To find the derivative of \( f \), we recall that:
\[ f'(x) = \lim_{h \to 0} \frac{f(x + h) - f(x)}{h} = \lim_{h \to 0} \frac{2^{x+h} - 2^x}{h} = 2^x \lim_{h \to 0} \frac{2^h - 1}{h} = 2^x \cdot f'(0) \]
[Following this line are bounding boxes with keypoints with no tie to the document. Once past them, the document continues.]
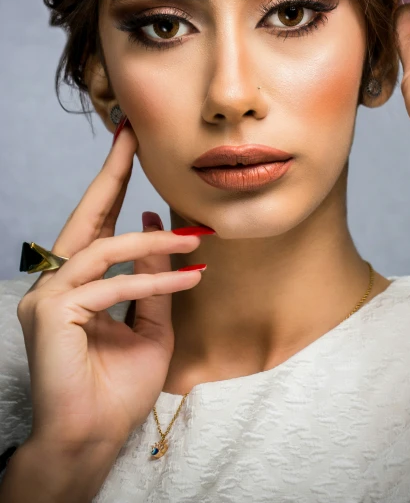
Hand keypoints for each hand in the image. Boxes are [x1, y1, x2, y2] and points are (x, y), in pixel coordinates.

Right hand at [16, 121, 212, 450]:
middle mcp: (56, 283)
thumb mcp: (151, 326)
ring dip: (155, 242)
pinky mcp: (52, 313)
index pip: (95, 224)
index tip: (130, 145)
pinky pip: (112, 284)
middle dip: (111, 172)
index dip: (112, 184)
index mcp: (77, 282)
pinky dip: (152, 281)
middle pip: (85, 216)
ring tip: (196, 239)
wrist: (96, 438)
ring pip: (105, 248)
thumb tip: (160, 233)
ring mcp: (48, 297)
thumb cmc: (119, 387)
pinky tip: (187, 280)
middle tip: (132, 136)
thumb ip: (154, 281)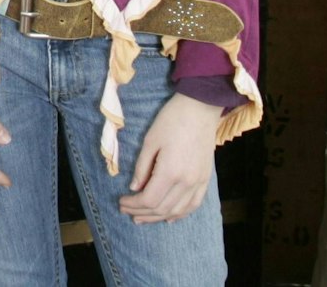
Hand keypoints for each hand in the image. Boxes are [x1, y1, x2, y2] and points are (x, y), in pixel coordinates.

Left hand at [118, 92, 222, 223]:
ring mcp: (198, 182)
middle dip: (141, 212)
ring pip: (177, 210)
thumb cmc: (171, 120)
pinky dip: (180, 214)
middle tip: (126, 211)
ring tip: (142, 218)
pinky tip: (169, 217)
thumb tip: (135, 188)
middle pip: (162, 208)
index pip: (149, 199)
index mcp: (170, 172)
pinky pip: (193, 205)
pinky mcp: (205, 179)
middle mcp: (186, 182)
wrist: (200, 109)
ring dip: (158, 217)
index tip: (121, 201)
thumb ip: (142, 167)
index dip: (133, 204)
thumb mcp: (150, 141)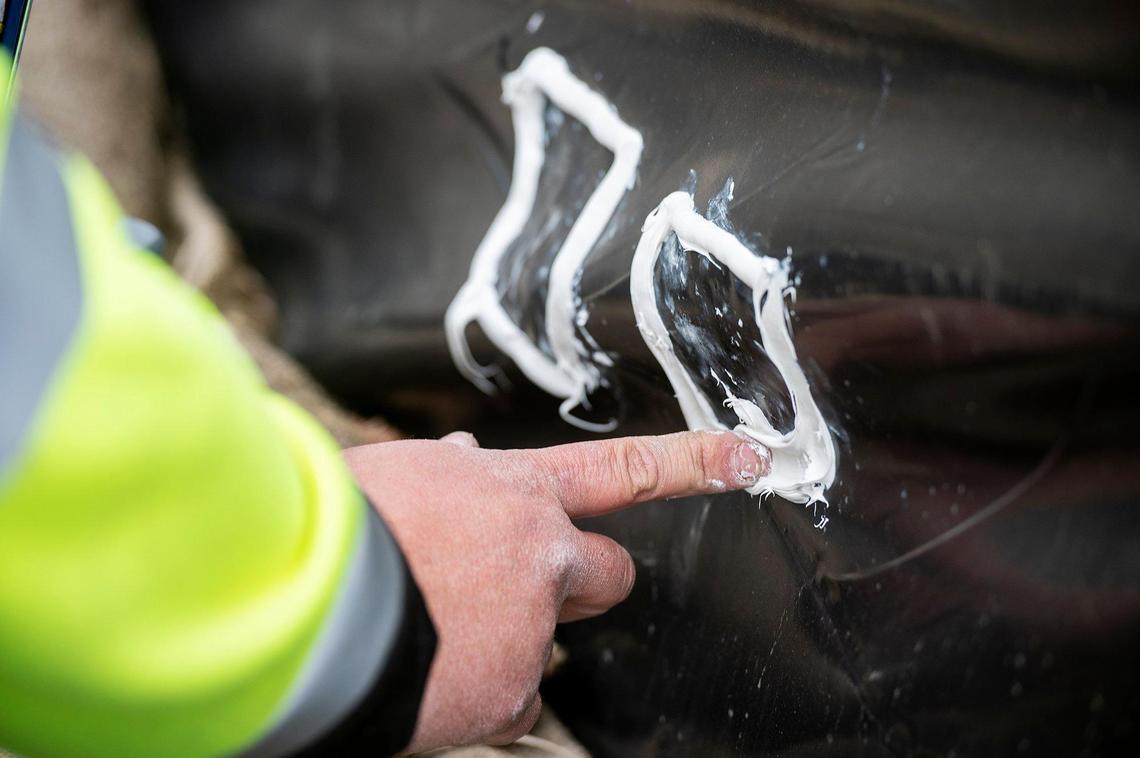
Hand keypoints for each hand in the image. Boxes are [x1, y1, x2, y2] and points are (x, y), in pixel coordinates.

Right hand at [344, 430, 770, 750]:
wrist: (302, 602)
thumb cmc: (332, 527)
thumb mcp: (397, 472)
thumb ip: (449, 471)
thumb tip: (468, 454)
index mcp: (511, 486)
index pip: (623, 467)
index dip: (692, 462)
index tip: (745, 458)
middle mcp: (537, 549)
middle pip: (610, 571)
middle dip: (583, 581)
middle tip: (527, 591)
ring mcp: (531, 622)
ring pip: (547, 638)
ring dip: (508, 639)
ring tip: (436, 632)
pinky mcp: (510, 689)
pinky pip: (506, 700)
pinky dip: (474, 695)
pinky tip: (425, 674)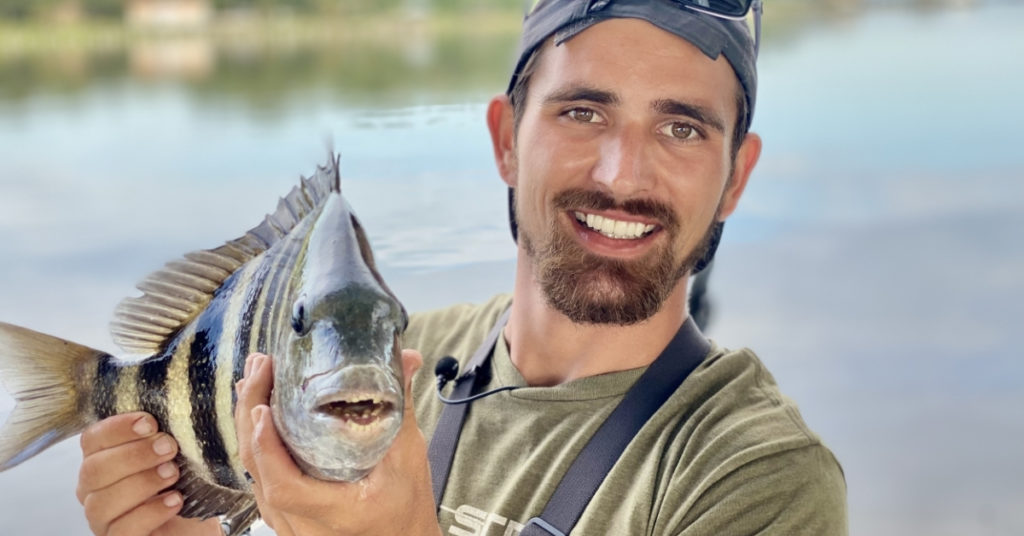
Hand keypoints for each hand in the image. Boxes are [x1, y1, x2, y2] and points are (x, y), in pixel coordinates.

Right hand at [76, 412, 222, 534]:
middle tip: (170, 447)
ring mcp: (104, 519)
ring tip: (174, 473)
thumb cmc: (188, 482)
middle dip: (133, 455)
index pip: (92, 439)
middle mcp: (95, 490)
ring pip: (102, 502)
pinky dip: (150, 512)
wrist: (200, 522)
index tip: (150, 422)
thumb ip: (175, 426)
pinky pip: (122, 529)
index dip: (117, 428)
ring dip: (141, 483)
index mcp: (104, 459)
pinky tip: (175, 500)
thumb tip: (208, 393)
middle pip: (93, 470)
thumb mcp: (183, 449)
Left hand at [235, 351, 440, 535]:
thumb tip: (405, 360)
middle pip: (260, 473)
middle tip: (258, 370)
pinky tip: (255, 416)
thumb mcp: (410, 458)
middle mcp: (307, 526)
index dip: (267, 447)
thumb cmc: (407, 510)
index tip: (263, 407)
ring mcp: (293, 526)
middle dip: (250, 416)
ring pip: (254, 477)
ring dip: (248, 427)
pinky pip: (261, 482)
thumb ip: (401, 409)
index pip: (285, 486)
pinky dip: (255, 446)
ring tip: (252, 380)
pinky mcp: (288, 518)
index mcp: (338, 513)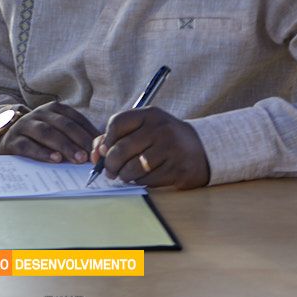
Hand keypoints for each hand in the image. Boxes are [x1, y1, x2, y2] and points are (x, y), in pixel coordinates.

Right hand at [0, 102, 99, 163]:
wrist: (8, 139)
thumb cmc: (40, 138)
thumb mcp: (58, 132)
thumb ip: (76, 137)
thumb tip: (100, 149)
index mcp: (54, 109)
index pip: (75, 118)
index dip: (89, 132)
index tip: (100, 148)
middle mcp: (39, 113)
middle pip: (63, 125)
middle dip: (79, 140)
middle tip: (91, 155)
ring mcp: (25, 126)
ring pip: (46, 133)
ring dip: (64, 145)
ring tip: (77, 158)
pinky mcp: (13, 140)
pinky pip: (29, 146)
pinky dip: (43, 153)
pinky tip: (55, 160)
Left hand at [93, 107, 209, 188]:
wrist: (201, 149)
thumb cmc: (163, 138)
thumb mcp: (144, 128)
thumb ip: (117, 136)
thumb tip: (95, 153)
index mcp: (150, 115)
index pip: (117, 123)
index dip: (105, 139)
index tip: (105, 150)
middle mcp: (161, 129)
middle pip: (121, 149)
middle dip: (110, 164)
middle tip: (109, 170)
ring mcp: (171, 149)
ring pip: (132, 168)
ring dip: (123, 175)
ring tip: (124, 175)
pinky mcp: (177, 169)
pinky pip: (146, 180)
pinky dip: (138, 182)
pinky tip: (141, 178)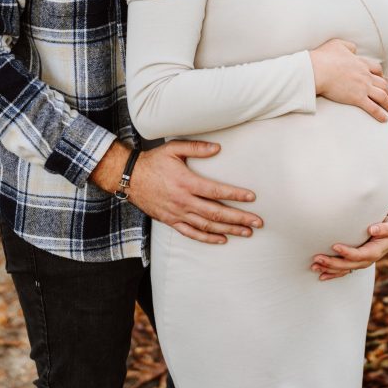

We can investigate this limit numerically to find that \( f'(0) \approx 0.6931 \) and therefore:
\[ f'(x) \approx 0.6931 \times 2^x \]
Now consider \( g: \mathbb{R} \to \mathbb{R} \), \( g(x) = 3^x \). Then, as for \( f \), it may be shown that:
\[ g'(x) = 3^x \cdot g'(0) \]
We find \( g'(0) \approx 1.0986 \) and hence:
\[ g'(x) \approx 1.0986 \times 3^x \]
For \( f(x) = e^x \), \( f'(x) = e^x \).
Next, consider \( y = e^{kx} \) where \( k \in \mathbb{R} \). The chain rule can be used to find the derivative:
Let \( u = kx \). Then \( y = e^u \). The chain rule yields:
\[ \frac{dy}{dx} = \frac{dy}{du} \cdot \frac{du}{dx} = e^u \cdot k = k e^{kx} \]
For \( f(x) = e^{kx} \), \( f'(x) = k e^{kx} \), where \( k \in \mathbb{R} \).
For the function with the rule \( f(x) = e^x \), we have seen that \( f'(x) = e^x \). This will be used to find the derivative of \( g: \mathbb{R}^+ \to \mathbb{R} \), \( g(x) = \log_e(kx) \) where \( k > 0 \).
Let \( y = \log_e(kx) \) and solve for \( x \):
\[ e^y = kx \quad \therefore \quad x = \frac{1}{k} e^y \]
From our observation above:
\[ \frac{dx}{dy} = \frac{1}{k} e^y \]
Since \( e^y = kx \), this gives:
\[ \frac{dx}{dy} = \frac{kx}{k} = x \]
Thus:
\[ \frac{dy}{dx} = \frac{1}{x} \]
Let \( f: \mathbb{R}^+ \to \mathbb{R} \), \( f(x) = \log_e(kx) \) where \( k > 0 \). Then \( f': \mathbb{R}^+ \to \mathbb{R} \), \( f'(x) = \frac{1}{x} \).